The dark annals of bicycle thievery give us few cases more curious than that of Anthony Ferodowell.

One spring day in 1895, according to allegations in court records, a bicycle was parked at 6th and Minnesota streets in downtown St. Paul in front of what was then the New York Life Building. The bike belonged to a man — apparently a prominent man — named S.W. Mattson. An S.W. Mattson was listed at the time as "secretary & treasurer" of St. Paul's Security & Trust Co.; as president of the Epworth League, a Methodist Church group; and as secretary of the South St. Paul Belt Line Bridge and Railway Co.

Mattson, in any case, had a bike, which he told police had disappeared. This particular alleged theft came near the peak of the nation's late 19th-century's bicycle craze — an explosion of preautomobile bike riding and ownership that has never been repeated. Bikes in those years were being stolen almost out from under people.

In Minneapolis, police were taking about 1,000 bike-theft reports a year. The district court was keeping one grand jury busy solely with bike theft cases. In one three-month period, police arrested 63 alleged bike thieves in the city; nine of the arrests came on a single busy summer day. Minneapolis police were recovering less than half the bikes reported stolen.

The St. Paul Globe wrote in 1894, speaking of Minneapolis: "The city has been infested with bicycle thieves for some time, and the (grand) jury will devote its work in an endeavor to apprehend the annoying fellows."

St. Paul was not much better. The city's newspapers were running advertisements from the American Wheelman's Protective Association, an insurance company, claiming that it by itself had "recovered, restored and replaced" more than 500 bicycles in the city in the previous four years.

So Mattson, on that day in 1895, could not have been optimistic that he would see his bicycle again. But, luckily — conveniently … maybe just a little too conveniently? — Mattson told police he later saw Ferodowell riding his missing bike across the Wabasha Street Bridge.

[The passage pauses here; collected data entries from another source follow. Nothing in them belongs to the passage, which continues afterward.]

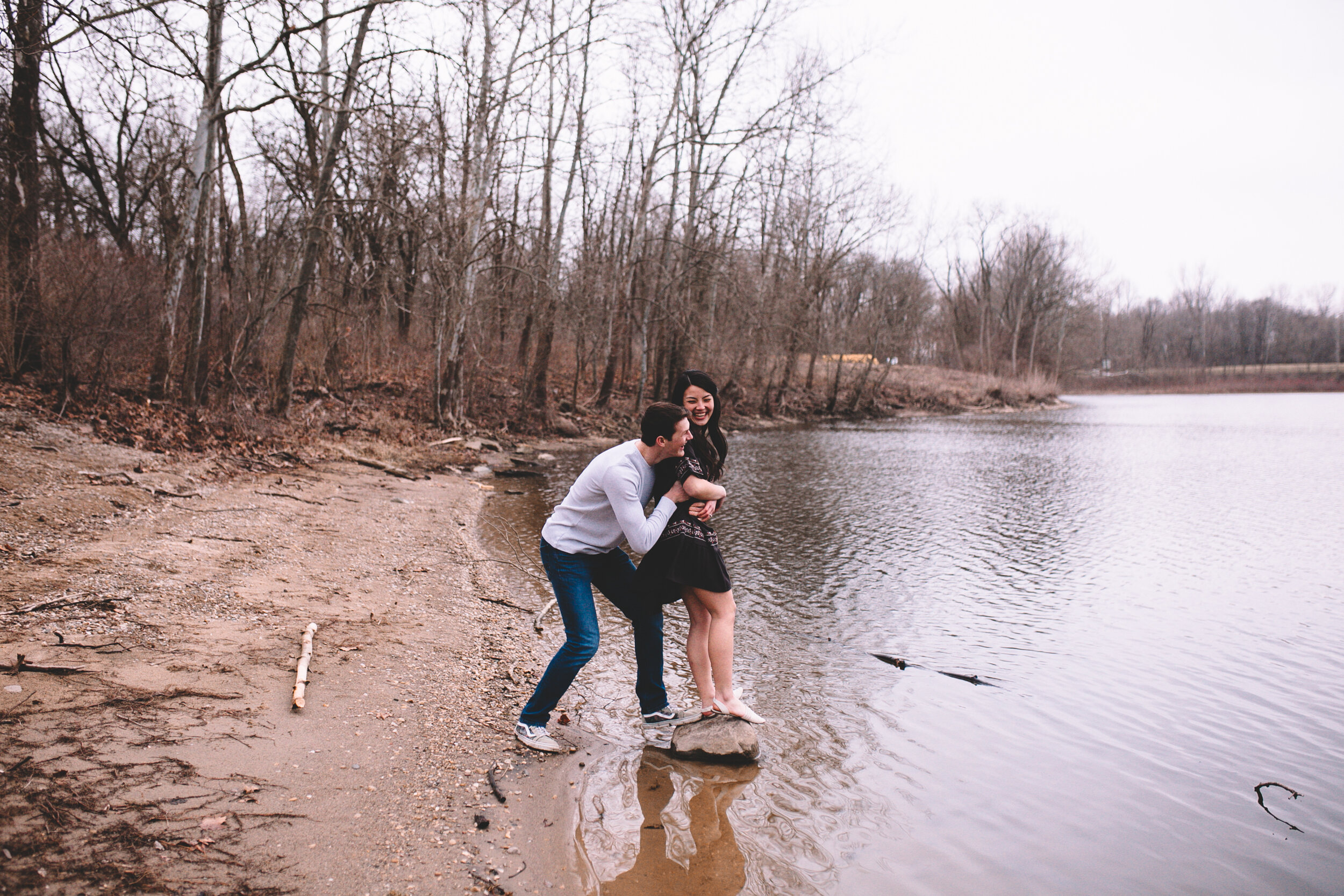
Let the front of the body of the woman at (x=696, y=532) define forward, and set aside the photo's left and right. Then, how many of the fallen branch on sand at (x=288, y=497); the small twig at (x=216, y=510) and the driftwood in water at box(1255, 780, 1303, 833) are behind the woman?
2

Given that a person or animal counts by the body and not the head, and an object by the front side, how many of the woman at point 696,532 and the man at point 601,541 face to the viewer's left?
0

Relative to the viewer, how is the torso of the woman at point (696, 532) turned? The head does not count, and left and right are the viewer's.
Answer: facing the viewer and to the right of the viewer

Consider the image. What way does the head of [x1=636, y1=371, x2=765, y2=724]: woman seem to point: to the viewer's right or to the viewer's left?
to the viewer's left

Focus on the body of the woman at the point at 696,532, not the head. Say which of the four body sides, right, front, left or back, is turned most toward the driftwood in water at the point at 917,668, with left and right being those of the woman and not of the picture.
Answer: left

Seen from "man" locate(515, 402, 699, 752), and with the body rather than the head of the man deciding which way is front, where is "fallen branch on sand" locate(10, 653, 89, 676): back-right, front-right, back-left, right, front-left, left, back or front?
back

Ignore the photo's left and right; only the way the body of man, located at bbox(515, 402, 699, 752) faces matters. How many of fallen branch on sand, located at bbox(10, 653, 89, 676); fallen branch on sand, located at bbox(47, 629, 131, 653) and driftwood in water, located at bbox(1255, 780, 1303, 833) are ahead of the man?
1

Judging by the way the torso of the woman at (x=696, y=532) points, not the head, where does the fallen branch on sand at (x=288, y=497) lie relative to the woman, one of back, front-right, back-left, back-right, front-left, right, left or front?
back

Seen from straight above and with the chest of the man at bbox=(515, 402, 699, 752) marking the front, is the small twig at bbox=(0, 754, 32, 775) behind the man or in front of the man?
behind

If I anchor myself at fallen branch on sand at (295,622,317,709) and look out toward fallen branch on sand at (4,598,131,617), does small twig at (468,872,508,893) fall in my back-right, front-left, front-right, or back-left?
back-left

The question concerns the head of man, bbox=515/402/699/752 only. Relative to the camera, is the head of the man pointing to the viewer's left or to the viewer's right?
to the viewer's right

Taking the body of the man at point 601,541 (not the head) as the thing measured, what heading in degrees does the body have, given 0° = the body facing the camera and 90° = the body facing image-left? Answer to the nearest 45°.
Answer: approximately 270°

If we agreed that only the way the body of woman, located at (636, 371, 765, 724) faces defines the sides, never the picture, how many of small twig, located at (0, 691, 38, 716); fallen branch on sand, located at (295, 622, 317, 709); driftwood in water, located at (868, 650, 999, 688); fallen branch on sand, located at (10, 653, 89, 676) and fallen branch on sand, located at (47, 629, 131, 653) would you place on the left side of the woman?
1

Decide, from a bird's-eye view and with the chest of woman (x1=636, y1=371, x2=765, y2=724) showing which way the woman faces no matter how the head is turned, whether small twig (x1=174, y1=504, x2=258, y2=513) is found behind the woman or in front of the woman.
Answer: behind

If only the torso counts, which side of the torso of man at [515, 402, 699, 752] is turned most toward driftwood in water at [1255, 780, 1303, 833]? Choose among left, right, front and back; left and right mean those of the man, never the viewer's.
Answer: front
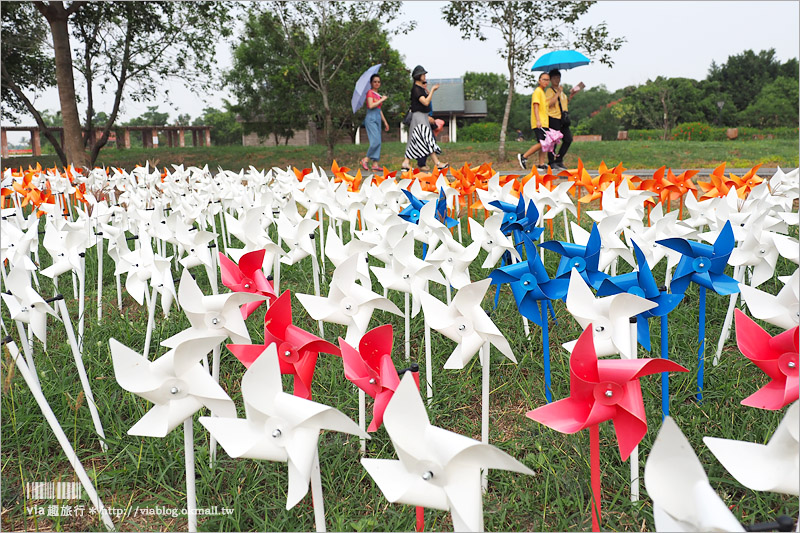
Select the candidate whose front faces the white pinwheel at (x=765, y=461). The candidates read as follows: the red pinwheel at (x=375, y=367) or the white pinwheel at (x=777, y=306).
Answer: the white pinwheel at (x=777, y=306)

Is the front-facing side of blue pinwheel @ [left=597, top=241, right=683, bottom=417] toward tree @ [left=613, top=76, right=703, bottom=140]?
no

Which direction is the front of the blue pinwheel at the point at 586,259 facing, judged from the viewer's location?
facing the viewer

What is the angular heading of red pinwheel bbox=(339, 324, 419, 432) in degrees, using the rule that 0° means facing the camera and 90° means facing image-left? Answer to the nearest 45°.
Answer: approximately 45°

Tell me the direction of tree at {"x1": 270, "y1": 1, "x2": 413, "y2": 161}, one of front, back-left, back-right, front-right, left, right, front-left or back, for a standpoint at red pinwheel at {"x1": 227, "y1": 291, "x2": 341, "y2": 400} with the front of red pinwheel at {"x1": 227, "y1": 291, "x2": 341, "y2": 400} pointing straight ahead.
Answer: back

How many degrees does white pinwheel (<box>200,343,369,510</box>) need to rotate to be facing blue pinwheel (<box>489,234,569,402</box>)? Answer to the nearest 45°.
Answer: approximately 135° to its left

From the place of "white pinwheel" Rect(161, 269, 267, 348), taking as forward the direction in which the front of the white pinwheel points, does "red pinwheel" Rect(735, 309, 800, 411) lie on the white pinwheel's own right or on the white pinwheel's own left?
on the white pinwheel's own left

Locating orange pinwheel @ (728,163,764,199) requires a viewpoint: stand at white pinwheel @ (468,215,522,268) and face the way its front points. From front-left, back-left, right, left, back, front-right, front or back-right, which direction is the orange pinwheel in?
back-left

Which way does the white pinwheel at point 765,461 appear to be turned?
toward the camera

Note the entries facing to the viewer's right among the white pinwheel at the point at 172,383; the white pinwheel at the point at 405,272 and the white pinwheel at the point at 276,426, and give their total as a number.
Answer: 0

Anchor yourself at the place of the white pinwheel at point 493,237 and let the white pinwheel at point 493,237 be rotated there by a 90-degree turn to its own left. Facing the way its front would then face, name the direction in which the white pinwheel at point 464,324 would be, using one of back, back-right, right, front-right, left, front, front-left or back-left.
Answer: right

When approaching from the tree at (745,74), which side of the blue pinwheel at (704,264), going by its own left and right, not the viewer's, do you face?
back

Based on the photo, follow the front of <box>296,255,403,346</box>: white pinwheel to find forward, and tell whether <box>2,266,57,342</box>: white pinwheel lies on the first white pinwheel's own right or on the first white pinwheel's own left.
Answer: on the first white pinwheel's own right

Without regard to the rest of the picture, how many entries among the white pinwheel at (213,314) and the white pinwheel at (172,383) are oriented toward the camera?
2

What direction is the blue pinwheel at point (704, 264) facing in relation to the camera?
toward the camera
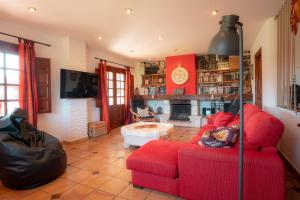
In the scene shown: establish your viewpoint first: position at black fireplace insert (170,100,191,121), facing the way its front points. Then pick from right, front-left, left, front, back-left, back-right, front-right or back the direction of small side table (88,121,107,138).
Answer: front-right

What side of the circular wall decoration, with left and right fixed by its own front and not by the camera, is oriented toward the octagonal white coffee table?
front

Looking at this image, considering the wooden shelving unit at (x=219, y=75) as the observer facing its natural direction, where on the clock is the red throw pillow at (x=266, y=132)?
The red throw pillow is roughly at 12 o'clock from the wooden shelving unit.

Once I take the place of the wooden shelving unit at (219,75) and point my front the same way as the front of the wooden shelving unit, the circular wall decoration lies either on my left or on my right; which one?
on my right

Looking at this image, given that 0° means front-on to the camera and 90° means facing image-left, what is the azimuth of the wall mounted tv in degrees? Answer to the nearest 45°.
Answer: approximately 315°

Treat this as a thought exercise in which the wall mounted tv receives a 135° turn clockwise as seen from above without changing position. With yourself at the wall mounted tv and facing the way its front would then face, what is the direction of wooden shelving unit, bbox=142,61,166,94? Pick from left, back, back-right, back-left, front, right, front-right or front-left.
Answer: back-right

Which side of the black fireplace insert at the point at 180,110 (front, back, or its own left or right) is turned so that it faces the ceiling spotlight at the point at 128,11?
front

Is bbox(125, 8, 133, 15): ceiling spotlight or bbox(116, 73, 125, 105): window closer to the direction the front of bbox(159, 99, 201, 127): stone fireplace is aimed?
the ceiling spotlight

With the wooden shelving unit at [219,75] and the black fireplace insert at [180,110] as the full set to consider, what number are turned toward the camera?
2

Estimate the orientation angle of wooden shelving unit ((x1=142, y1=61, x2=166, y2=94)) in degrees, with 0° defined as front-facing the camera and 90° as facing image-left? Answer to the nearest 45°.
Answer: approximately 0°

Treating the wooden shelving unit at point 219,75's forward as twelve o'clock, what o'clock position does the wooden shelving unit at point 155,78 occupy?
the wooden shelving unit at point 155,78 is roughly at 3 o'clock from the wooden shelving unit at point 219,75.

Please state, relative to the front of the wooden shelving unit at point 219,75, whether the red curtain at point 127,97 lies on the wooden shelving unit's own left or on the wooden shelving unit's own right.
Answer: on the wooden shelving unit's own right
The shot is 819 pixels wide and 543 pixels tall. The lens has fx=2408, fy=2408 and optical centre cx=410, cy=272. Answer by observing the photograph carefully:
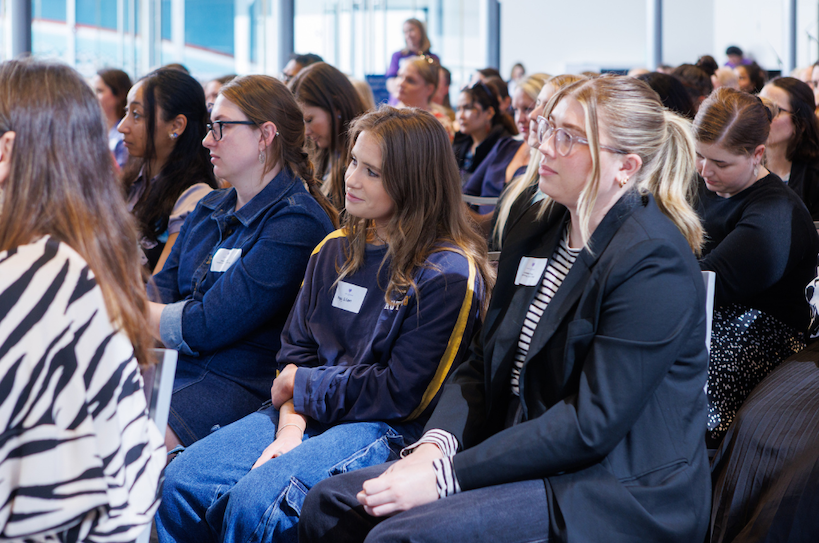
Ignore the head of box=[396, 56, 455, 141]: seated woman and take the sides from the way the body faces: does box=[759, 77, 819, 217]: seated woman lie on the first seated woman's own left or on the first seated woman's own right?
on the first seated woman's own left

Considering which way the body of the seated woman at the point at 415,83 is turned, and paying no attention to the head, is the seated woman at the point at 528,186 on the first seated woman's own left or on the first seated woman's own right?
on the first seated woman's own left

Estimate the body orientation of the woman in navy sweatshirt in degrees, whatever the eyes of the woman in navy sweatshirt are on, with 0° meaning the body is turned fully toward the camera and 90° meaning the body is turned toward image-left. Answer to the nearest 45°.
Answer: approximately 45°

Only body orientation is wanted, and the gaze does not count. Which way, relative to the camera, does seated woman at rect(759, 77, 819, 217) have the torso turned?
to the viewer's left

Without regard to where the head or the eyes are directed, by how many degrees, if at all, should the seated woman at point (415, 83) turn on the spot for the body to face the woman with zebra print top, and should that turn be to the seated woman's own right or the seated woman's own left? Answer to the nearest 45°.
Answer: approximately 45° to the seated woman's own left

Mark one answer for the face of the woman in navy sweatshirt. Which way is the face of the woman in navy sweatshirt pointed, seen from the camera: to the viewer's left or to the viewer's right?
to the viewer's left
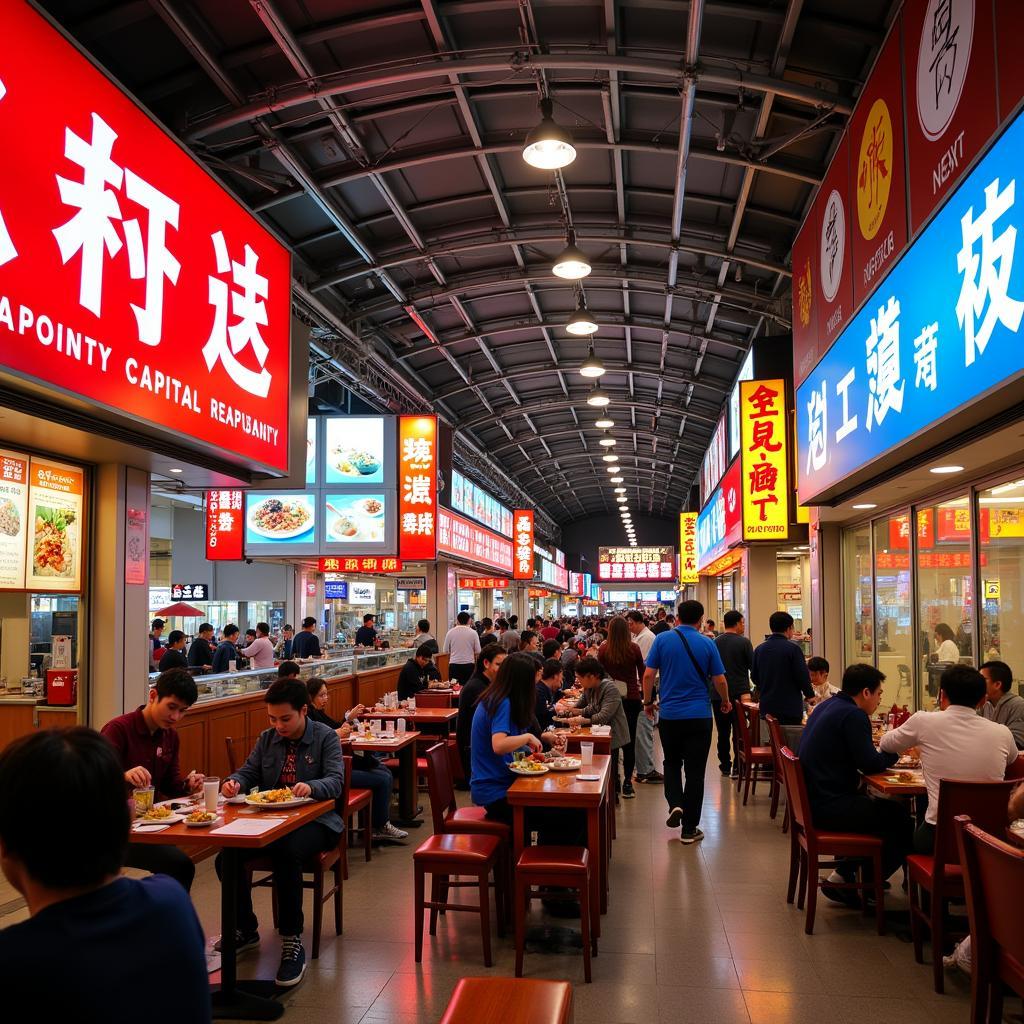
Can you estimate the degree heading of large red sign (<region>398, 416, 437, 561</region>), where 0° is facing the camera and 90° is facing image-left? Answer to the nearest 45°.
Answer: approximately 0°

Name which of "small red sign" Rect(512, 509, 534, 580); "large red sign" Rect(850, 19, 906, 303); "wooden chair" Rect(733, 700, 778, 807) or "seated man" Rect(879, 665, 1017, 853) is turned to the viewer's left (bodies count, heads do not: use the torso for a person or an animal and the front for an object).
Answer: "large red sign" Rect(850, 19, 906, 303)

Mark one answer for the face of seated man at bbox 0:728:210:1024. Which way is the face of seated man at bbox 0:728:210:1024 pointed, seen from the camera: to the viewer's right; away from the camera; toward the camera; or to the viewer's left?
away from the camera

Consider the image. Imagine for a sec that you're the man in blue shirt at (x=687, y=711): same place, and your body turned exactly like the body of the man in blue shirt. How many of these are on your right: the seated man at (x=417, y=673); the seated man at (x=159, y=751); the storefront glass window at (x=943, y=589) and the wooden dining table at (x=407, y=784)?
1

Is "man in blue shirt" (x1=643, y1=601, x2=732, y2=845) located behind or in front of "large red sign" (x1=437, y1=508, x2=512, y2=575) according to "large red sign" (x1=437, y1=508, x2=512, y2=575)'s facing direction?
in front

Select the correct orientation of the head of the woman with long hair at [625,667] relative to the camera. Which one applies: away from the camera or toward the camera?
away from the camera

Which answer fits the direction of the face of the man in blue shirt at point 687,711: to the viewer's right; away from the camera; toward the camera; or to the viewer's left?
away from the camera

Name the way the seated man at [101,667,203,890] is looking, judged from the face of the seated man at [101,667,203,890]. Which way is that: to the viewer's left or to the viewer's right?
to the viewer's right

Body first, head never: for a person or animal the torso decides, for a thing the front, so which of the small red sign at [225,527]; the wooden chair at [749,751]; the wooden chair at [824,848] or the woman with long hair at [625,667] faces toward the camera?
the small red sign

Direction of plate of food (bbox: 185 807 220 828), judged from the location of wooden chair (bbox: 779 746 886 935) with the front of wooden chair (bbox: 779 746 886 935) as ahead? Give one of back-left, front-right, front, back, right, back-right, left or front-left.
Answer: back-right

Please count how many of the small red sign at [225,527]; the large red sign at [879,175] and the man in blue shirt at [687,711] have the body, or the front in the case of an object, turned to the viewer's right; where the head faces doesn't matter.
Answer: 0

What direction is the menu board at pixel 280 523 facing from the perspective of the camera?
toward the camera

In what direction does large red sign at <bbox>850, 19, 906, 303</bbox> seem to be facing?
to the viewer's left

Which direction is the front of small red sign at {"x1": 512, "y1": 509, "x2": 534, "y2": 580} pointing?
toward the camera

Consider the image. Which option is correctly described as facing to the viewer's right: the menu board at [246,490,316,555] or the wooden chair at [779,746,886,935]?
the wooden chair

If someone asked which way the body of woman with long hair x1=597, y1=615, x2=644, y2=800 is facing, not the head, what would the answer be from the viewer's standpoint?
away from the camera
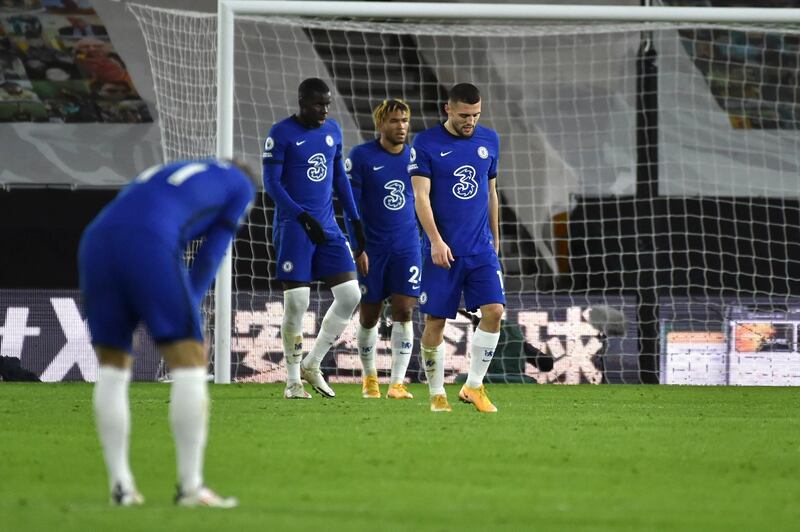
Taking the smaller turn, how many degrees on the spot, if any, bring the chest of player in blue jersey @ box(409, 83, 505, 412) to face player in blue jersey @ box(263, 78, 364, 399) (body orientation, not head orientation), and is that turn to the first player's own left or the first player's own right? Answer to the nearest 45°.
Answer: approximately 135° to the first player's own right

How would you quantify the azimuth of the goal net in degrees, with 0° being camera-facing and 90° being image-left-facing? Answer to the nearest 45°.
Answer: approximately 0°

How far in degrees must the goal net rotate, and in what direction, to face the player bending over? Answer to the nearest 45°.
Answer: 0° — it already faces them

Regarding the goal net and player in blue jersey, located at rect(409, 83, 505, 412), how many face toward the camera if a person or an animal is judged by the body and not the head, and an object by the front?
2

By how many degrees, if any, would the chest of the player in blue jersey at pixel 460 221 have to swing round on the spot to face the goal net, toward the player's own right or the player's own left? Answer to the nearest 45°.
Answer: approximately 180°
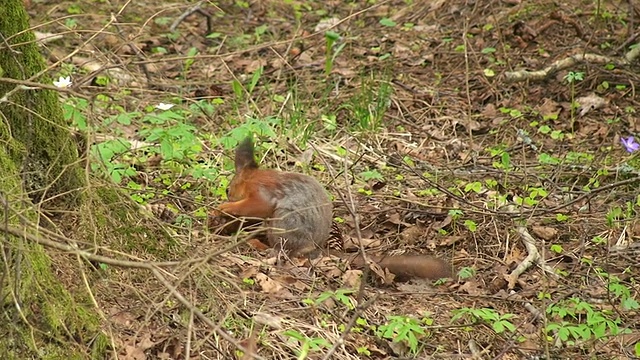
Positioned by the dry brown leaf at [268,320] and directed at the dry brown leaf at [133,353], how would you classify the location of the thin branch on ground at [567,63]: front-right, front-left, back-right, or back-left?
back-right

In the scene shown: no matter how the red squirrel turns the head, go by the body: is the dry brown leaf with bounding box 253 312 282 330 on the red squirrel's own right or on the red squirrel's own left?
on the red squirrel's own left

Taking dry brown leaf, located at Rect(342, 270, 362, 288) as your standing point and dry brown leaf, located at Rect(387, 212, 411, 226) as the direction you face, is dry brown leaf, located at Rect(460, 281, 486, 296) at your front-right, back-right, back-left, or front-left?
front-right

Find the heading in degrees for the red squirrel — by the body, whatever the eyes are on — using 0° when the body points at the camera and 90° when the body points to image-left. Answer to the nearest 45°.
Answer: approximately 90°

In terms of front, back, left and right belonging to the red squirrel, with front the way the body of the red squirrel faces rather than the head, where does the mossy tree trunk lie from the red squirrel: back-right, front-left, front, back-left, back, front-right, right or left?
front-left

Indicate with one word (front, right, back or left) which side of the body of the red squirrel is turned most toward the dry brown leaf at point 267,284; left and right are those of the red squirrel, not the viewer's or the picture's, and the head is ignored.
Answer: left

News accounts included this vital detail from the police report: Mattson's nameplate had been pried off the bike, and the plate was found by police in Ferodowell's own pocket.

Ferodowell was arrested and charged with grand larceny. We don't know how long he was in custody, but it was not unusual at the time for alleged bike thieves — clearly a major public menace — to be held on $500 bail, a sum that today would be more than $13,000. Ferodowell, despite sworn eyewitness accounts by a prominent member of the community and apparently damning physical evidence, pleaded not guilty. It was a plea from which he would not budge.

So it came to pass, on the week of May 13, 1895, that a Ramsey County district judge named J.J. Egan gaveled to order Ferodowell's trial on grand larceny theft charges involving a single bike. Egan impaneled a jury, presumably comprised of 12 men, given the seriousness of the charge and customs of the time. The Globe's reporter on the scene wrote that prosecutors told the jury about Mattson's discovery of his missing bike, how he later saw Ferodowell riding the same bike on Wabasha Street Bridge, and that police later found the bike's incriminating ID tag — surely the case's Exhibit A — in Ferodowell's own pocket.

What was Ferodowell's defense? How compelling or reliable was Mattson on the stand? Did Ferodowell and Mattson have some previous relationship? What kind of courtroom did Judge Egan run? The Globe's report touched on none of those questions. All we know is that, in the midst of a 19th-century bike-theft crime wave and profound public outrage with vermin bike thieves, the jury emerged with a verdict after just three hours of deliberations: not guilty.

We know not what became of Anthony Ferodowell. An S.W. Mattson of the time, for whatever reason, appears to have fled St. Paul in the following years to become an itinerant Methodist minister.

Tony Brown is a freelance writer from Minneapolis.